Q What has been your most rewarding extracurricular activity?
A That’s easy—working with the homeless. Through the relationships I’ve built with the placeless persons in the world, I’ve realized that those people we often see as most different from ourselves are often more similar than we’d ever imagined. This realization has allowed me to see every person as a brother, sister, mother, or father, and has become a driving force behind my career goals. The assumption is always that one “helps the homeless,” when in actuality, they have helped me become the person I’m proud to see in the mirror.
Q What are your long-term professional goals?
A After graduation, I hope to take a job with Indian Health Service in Alaska or pursue a PYG1 in ambulatory care. I plan to spend 2 to 3 years paying off my student loans so that I will have the flexibility to pursue my long-term goal of working with underserved populations. Ideally, I would like to devote my time to free health clinics and street medicine programs in the pursuit of designing a more equitable health care system for all people.
Q What is the most important quality for a pharmacist to possess?
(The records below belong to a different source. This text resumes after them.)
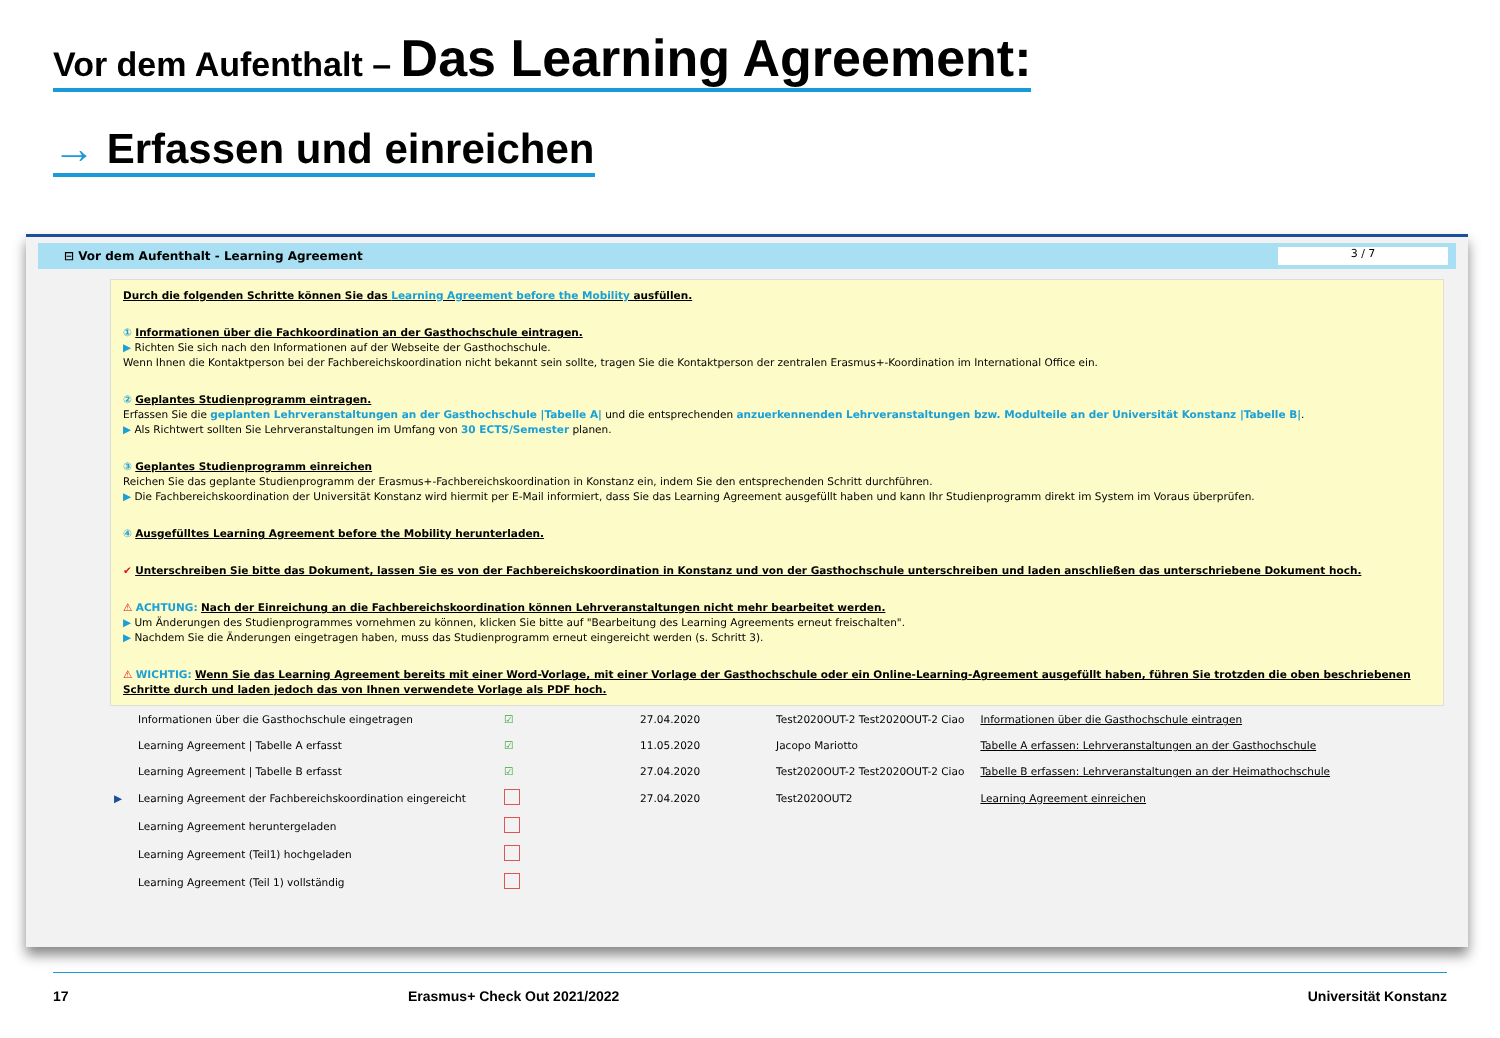Vor dem Aufenthalt – Das Learning Agreement:
→ Erfassen und einreichen
⊟ Vor dem Aufenthalt - Learning Agreement 3 / 7
Durch die folgenden Schritte können Sie das Learning Agreement before the Mobility ausfüllen.
① Informationen über die Fachkoordination an der Gasthochschule eintragen.
▶ Richten Sie sich nach den Informationen auf der Webseite der Gasthochschule.
Wenn Ihnen die Kontaktperson bei der Fachbereichskoordination nicht bekannt sein sollte, tragen Sie die Kontaktperson der zentralen Erasmus+-Koordination im International Office ein.
② Geplantes Studienprogramm eintragen.
Erfassen Sie die geplanten Lehrveranstaltungen an der Gasthochschule |Tabelle A| und die entsprechenden anzuerkennenden Lehrveranstaltungen bzw. Modulteile an der Universität Konstanz |Tabelle B|.
▶ Als Richtwert sollten Sie Lehrveranstaltungen im Umfang von 30 ECTS/Semester planen.
③ Geplantes Studienprogramm einreichen
Reichen Sie das geplante Studienprogramm der Erasmus+-Fachbereichskoordination in Konstanz ein, indem Sie den entsprechenden Schritt durchführen.
▶ Die Fachbereichskoordination der Universität Konstanz wird hiermit per E-Mail informiert, dass Sie das Learning Agreement ausgefüllt haben und kann Ihr Studienprogramm direkt im System im Voraus überprüfen.
④ Ausgefülltes Learning Agreement before the Mobility herunterladen.
✔ Unterschreiben Sie bitte das Dokument, lassen Sie es von der Fachbereichskoordination in Konstanz und von der Gasthochschule unterschreiben und laden anschließen das unterschriebene Dokument hoch.
⚠ ACHTUNG: Nach der Einreichung an die Fachbereichskoordination können Lehrveranstaltungen nicht mehr bearbeitet werden.
▶ Um Änderungen des Studienprogrammes vornehmen zu können, klicken Sie bitte auf "Bearbeitung des Learning Agreements erneut freischalten".
▶ Nachdem Sie die Änderungen eingetragen haben, muss das Studienprogramm erneut eingereicht werden (s. Schritt 3).
⚠ WICHTIG: Wenn Sie das Learning Agreement bereits mit einer Word-Vorlage, mit einer Vorlage der Gasthochschule oder ein Online-Learning-Agreement ausgefüllt haben, führen Sie trotzden die oben beschriebenen Schritte durch und laden jedoch das von Ihnen verwendete Vorlage als PDF hoch.
| | Informationen über die Gasthochschule eingetragen | ☑ | 27.04.2020 | Test2020OUT-2 Test2020OUT-2 Ciao | Informationen über die Gasthochschule eintragen |
| | Learning Agreement / Tabelle A erfasst | ☑ | 11.05.2020 | Jacopo Mariotto | Tabelle A erfassen: Lehrveranstaltungen an der Gasthochschule |
| | Learning Agreement / Tabelle B erfasst | ☑ | 27.04.2020 | Test2020OUT-2 Test2020OUT-2 Ciao | Tabelle B erfassen: Lehrveranstaltungen an der Heimathochschule |
| ▶ | Learning Agreement der Fachbereichskoordination eingereicht | | 27.04.2020 | Test2020OUT2 | Learning Agreement einreichen |
| | Learning Agreement heruntergeladen | | | | |
| | Learning Agreement (Teil1) hochgeladen | | | | |
| | Learning Agreement (Teil 1) vollständig | | | | |
17 Erasmus+ Check Out 2021/2022 Universität Konstanz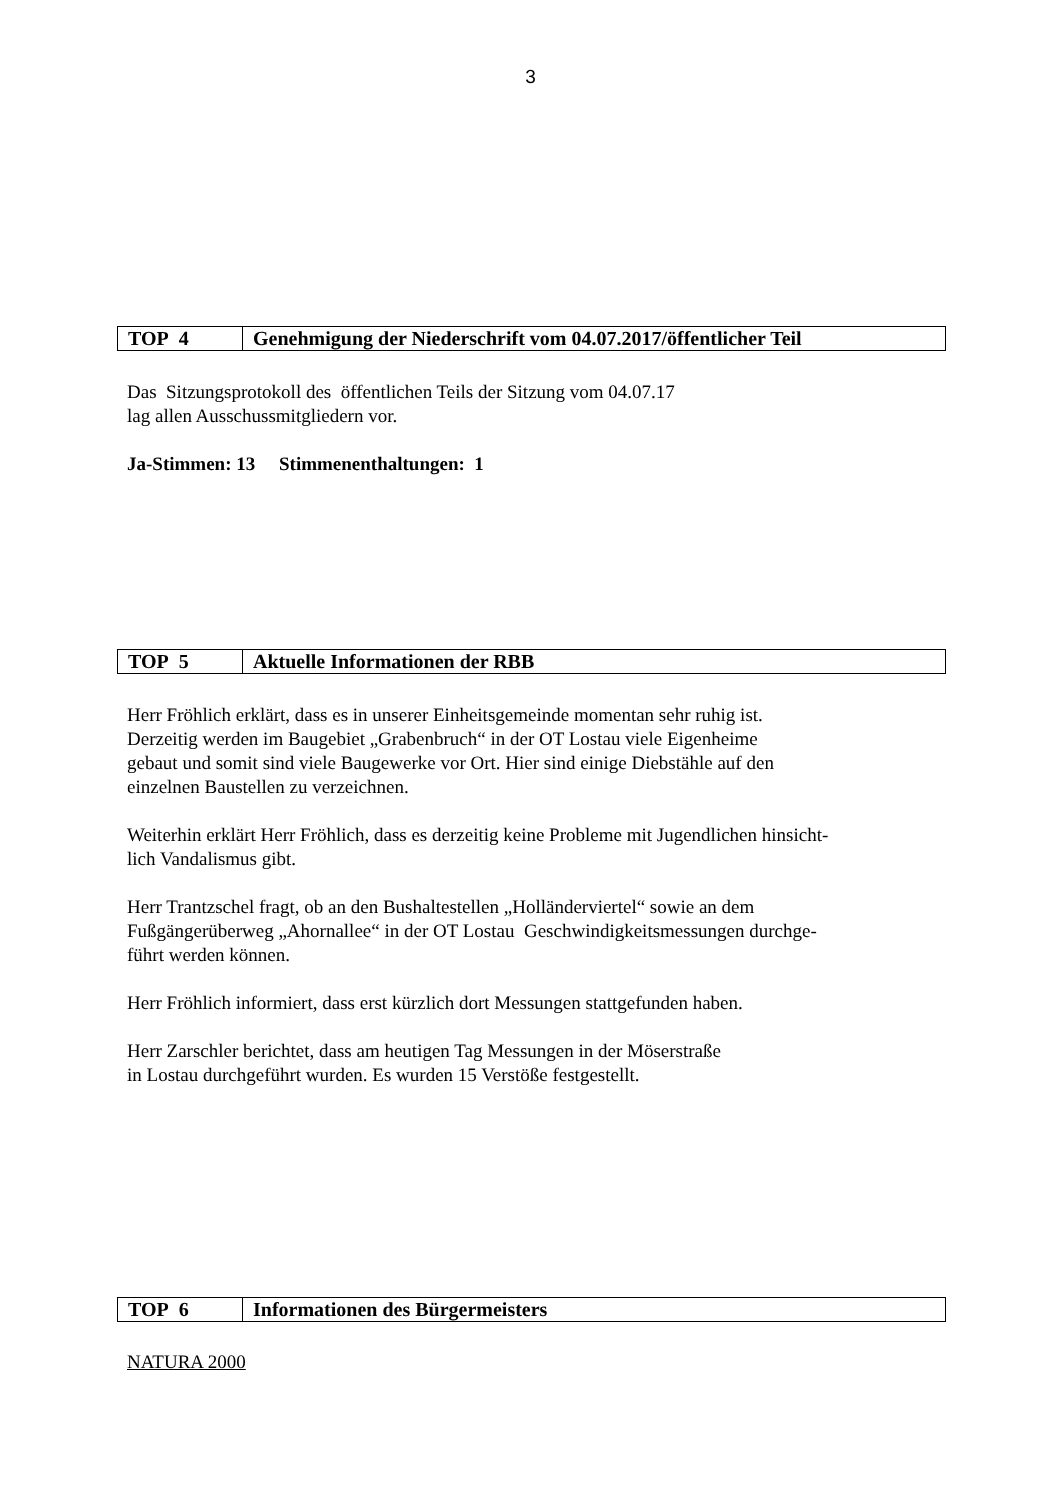3
| TOP 4 | Genehmigung der Niederschrift vom 04.07.2017/öffentlicher Teil |
Das Sitzungsprotokoll des öffentlichen Teils der Sitzung vom 04.07.17
lag allen Ausschussmitgliedern vor.
Ja-Stimmen: 13 Stimmenenthaltungen: 1
| TOP 5 | Aktuelle Informationen der RBB |
Herr Fröhlich erklärt, dass es in unserer Einheitsgemeinde momentan sehr ruhig ist.
Derzeitig werden im Baugebiet „Grabenbruch“ in der OT Lostau viele Eigenheime
gebaut und somit sind viele Baugewerke vor Ort. Hier sind einige Diebstähle auf den
einzelnen Baustellen zu verzeichnen.
Weiterhin erklärt Herr Fröhlich, dass es derzeitig keine Probleme mit Jugendlichen hinsicht-
lich Vandalismus gibt.
Herr Trantzschel fragt, ob an den Bushaltestellen „Holländerviertel“ sowie an dem
Fußgängerüberweg „Ahornallee“ in der OT Lostau Geschwindigkeitsmessungen durchge-
führt werden können.
Herr Fröhlich informiert, dass erst kürzlich dort Messungen stattgefunden haben.
Herr Zarschler berichtet, dass am heutigen Tag Messungen in der Möserstraße
in Lostau durchgeführt wurden. Es wurden 15 Verstöße festgestellt.
| TOP 6 | Informationen des Bürgermeisters |
NATURA 2000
A The most important quality for a pharmacist to possess is the ability to communicate in an empathetic and compassionate way to both our patients and the health care team. Too often in our system members of the team are left unsupported, and subsequently more likely to experience burnout and compassion fatigue. If pharmacists take a leading role in creating better relationships through communication, we can begin to build a health care system that is based on the solid foundation of compassion and care. PT
The RESPy (Respect, Excellence, and Service in Pharmacy) Award is presented to the student who has made adifference in hisor her community by demonstrating excellence in pharmaceutical care.
About the School
The South Carolina College of Pharmacy (SCCP) was formed in 2004 through the integration of the Colleges of Pharmacy at the University of South Carolina (USC) in Columbia and the Medical University of South Carolina (MUSC) in Charleston. The first class of students for the SCCP was graduated in August 2010. The SCCP offers a 4-year PharmD as well as graduate programs on both the USC and MUSC campuses.